Namun, proses menyampaikan nilai kuat dari Pramoedya Ananta Toer melalui Bumi Manusia tak semudah membalikkan telapak tangan. Pelarangan dari pemerintah membuat peredaran buku ini amat terbatas, sekaligus berbahaya karena melanggar hukum.
"Jadi sebetulnya karya Pram dilarang di zaman Orde Baru bukan karena karyanya, tapi karena Orde Baru takut eksistensi Pram muncul dan menjadi penghambat Orde Baru," tutur Puthut.
"Seandainya karya-karya Pram ditulis dengan nama penulis lain, haqul yakin tidak akan diberedel," Puthut menegaskan.
![]() |
"Ya sering diancam akan diculik, dipenjara, karena dianggap subversif saat itu kan. Itu biasa," kata penulis Mujib Hermani yang juga anggota dari penerbit karya Pramoedya Ananta Toer, Hasta Mitra.
"Harus jelas siapa yang beli. Kalau enggak kenal, tidak mau. Misalnya pas janjian di halte, bukunya dibungkus koran dan disimpan di tempat lain dulu. Temuin dulu orangnya baru kasih bukunya," cerita Mujib.
Upaya membumikan Bumi Manusia terus berjalan melewati beragam rezim, orde, dan zaman. Hingga ada banyak tawaran mengangkat cerita ini supaya bisa diakses banyak orang, mulai dari pentas teater, hingga kini dalam bentuk film Bumi Manusia yang rilis pada 15 Agustus 2019."Cara mengonsumsi novel pasti beda dengan film. Novel yg ditafsirkan dan direkreasikan lewat film, pasti mengalami perubahan," kata Puthut.
"Jadi ketika saya (nanti) menikmati film Bumi Manusia, itu akan saya nikmati sebagai sebuah film.

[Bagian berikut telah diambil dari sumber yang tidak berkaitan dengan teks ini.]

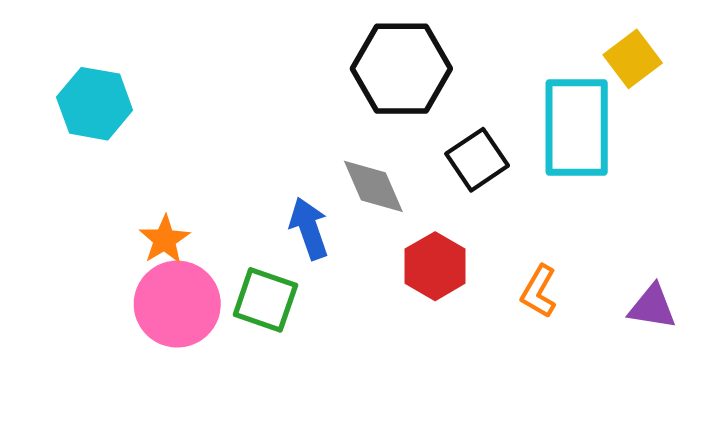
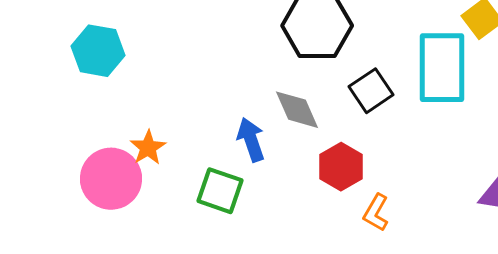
orange L-shape: (539, 291) -> (376, 213), moved
pink circle: (177, 304) -> (111, 179), moved

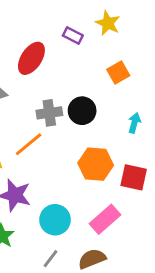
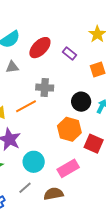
purple rectangle: (73, 36) -> (69, 54), moved
black circle: (82, 111) -> (81, 102), moved

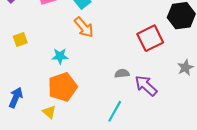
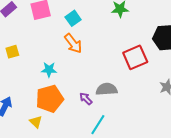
gray semicircle: (122, 73) -> (107, 89), size x1.5
purple arrow: (146, 86) -> (86, 99), moved, size x0.6

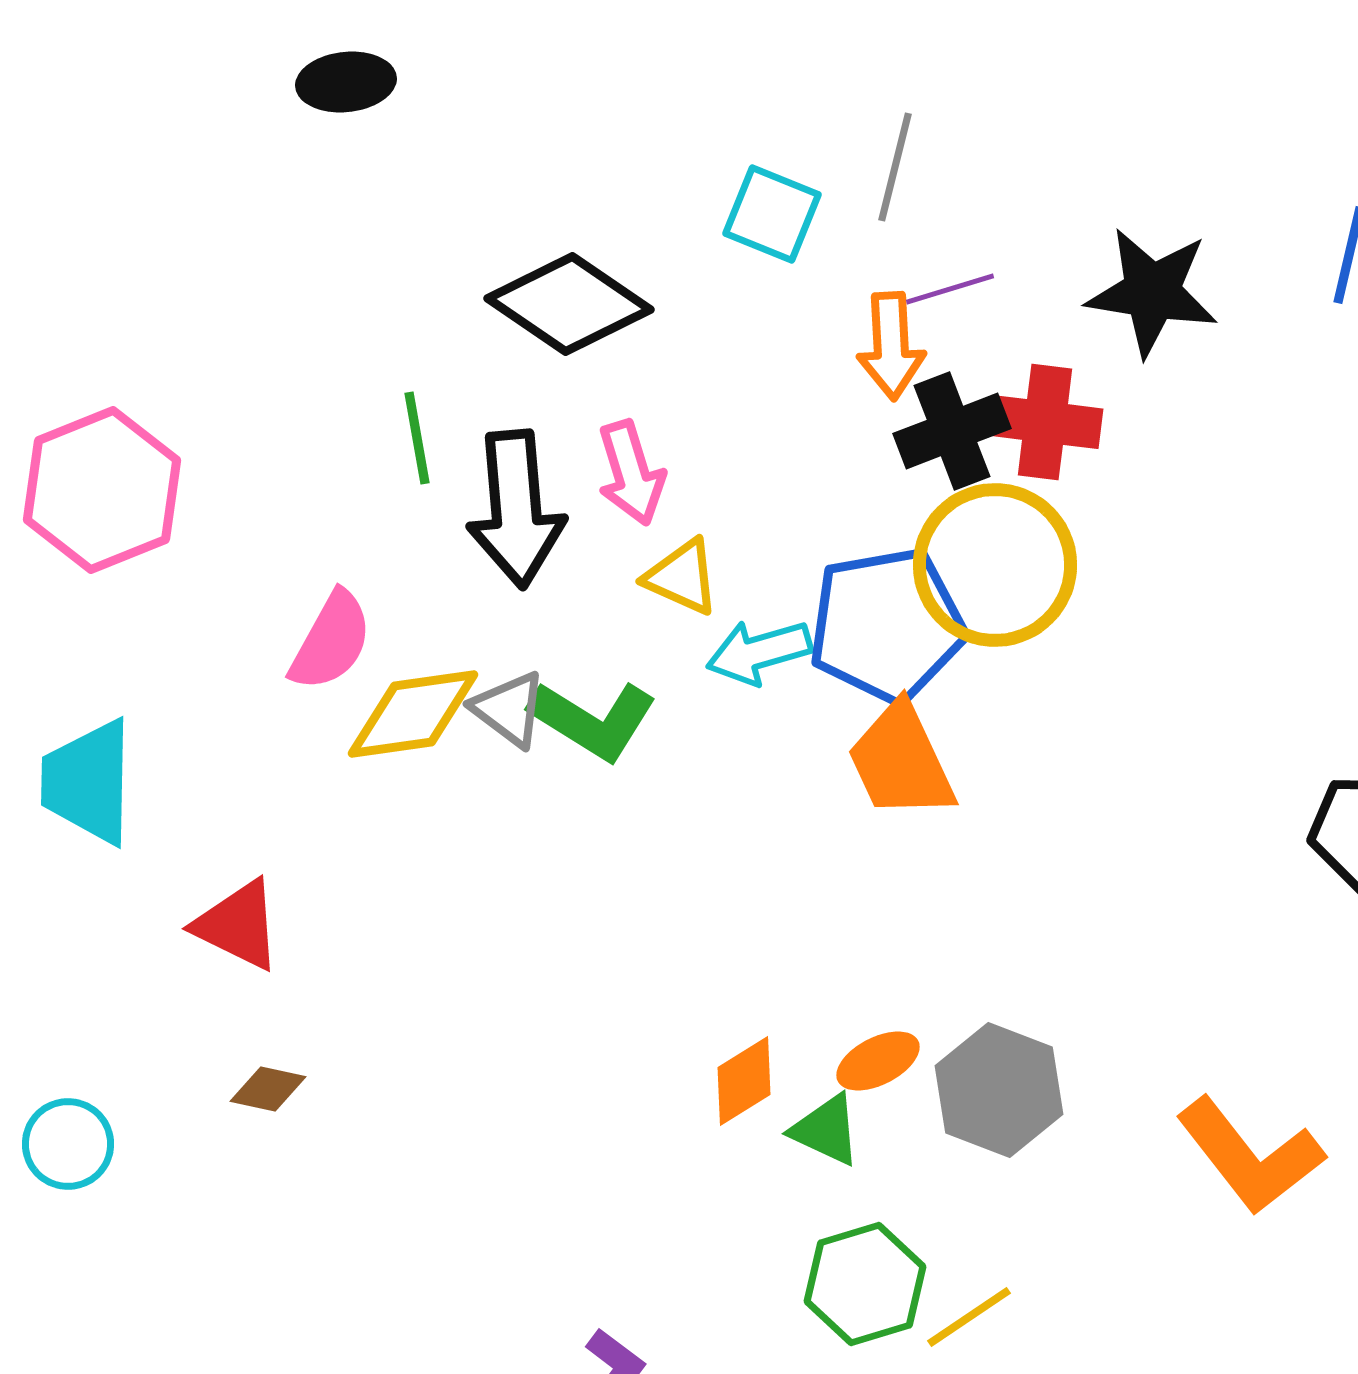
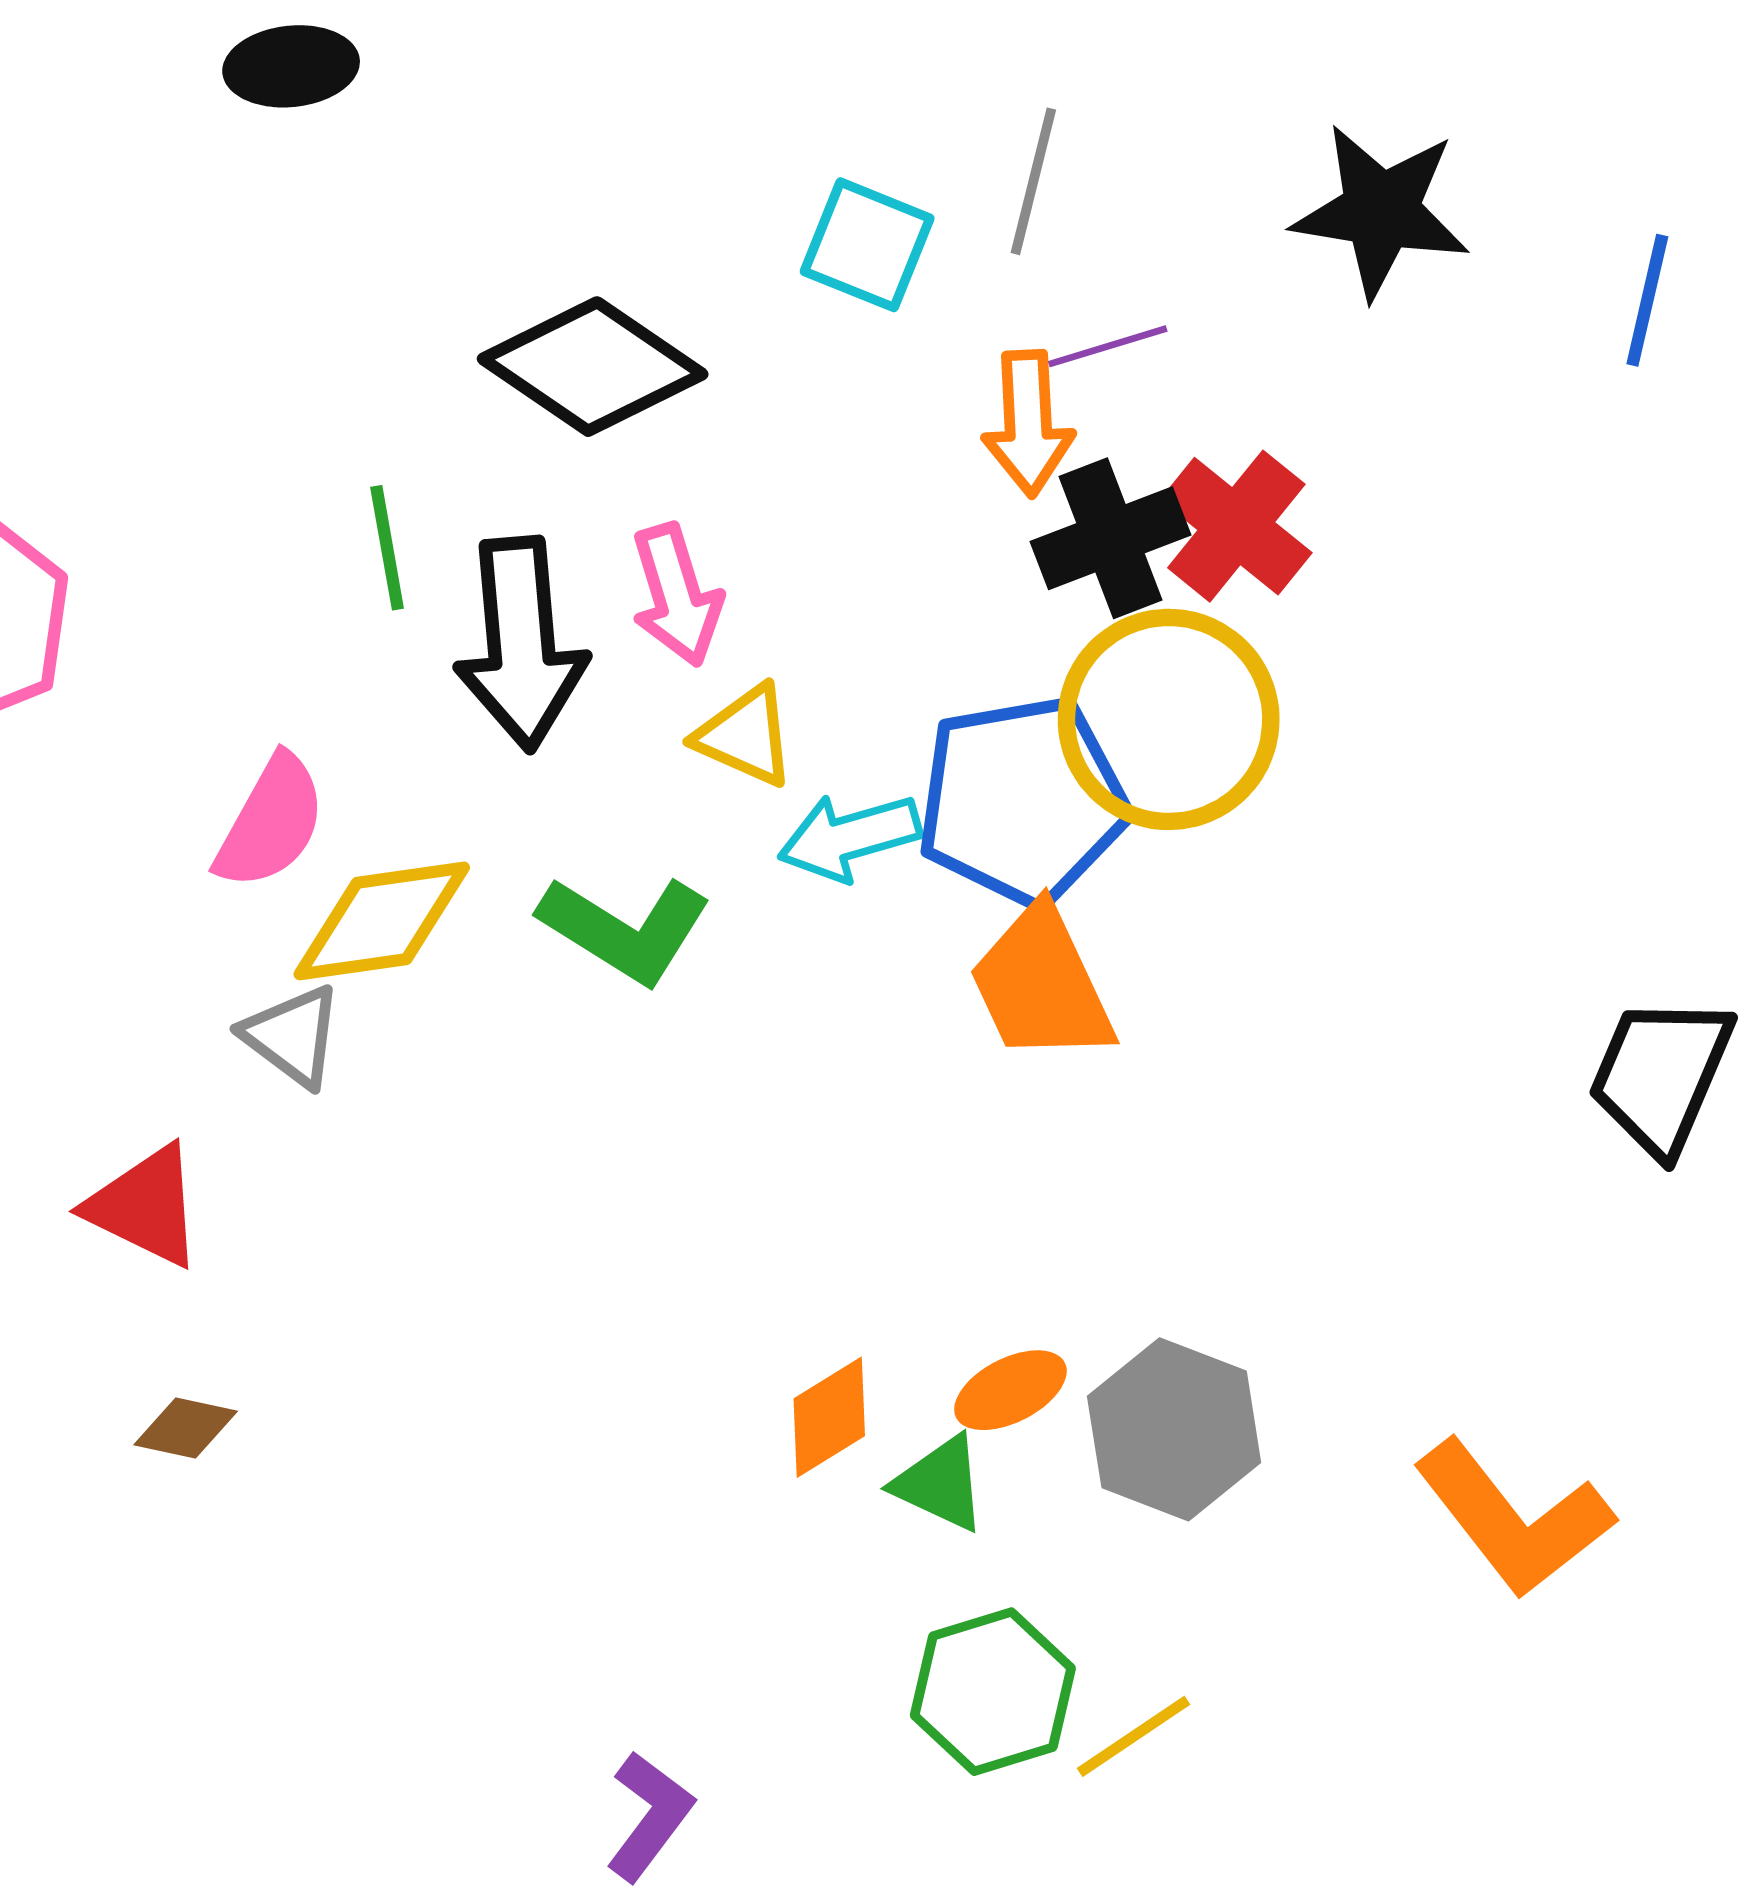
black star: (1152, 292) -> (1381, 211), moved
red cross: (1045, 422) -> (1236, 526), turned 32
gray triangle: (509, 709) -> (292, 1036), moved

Bahwa ada referensi novel di kepala saya, itu wajar. Tapi menginginkan novel bisa dipindahkan begitu saja ke medium film, itu juga kurang tepat," tuturnya.
Mimpi panjang Pramoedya Ananta Toer untuk bisa menyebarkan nilai dan kisah Bumi Manusia terbuka lebar saat ini. Nilai humanistis yang kuat ditambah dengan detail sejarah yang nyaris faktual dalam Bumi Manusia bisa memperkaya khazanah bangsa, terutama anak muda, terlepas dari apa pun mediumnya.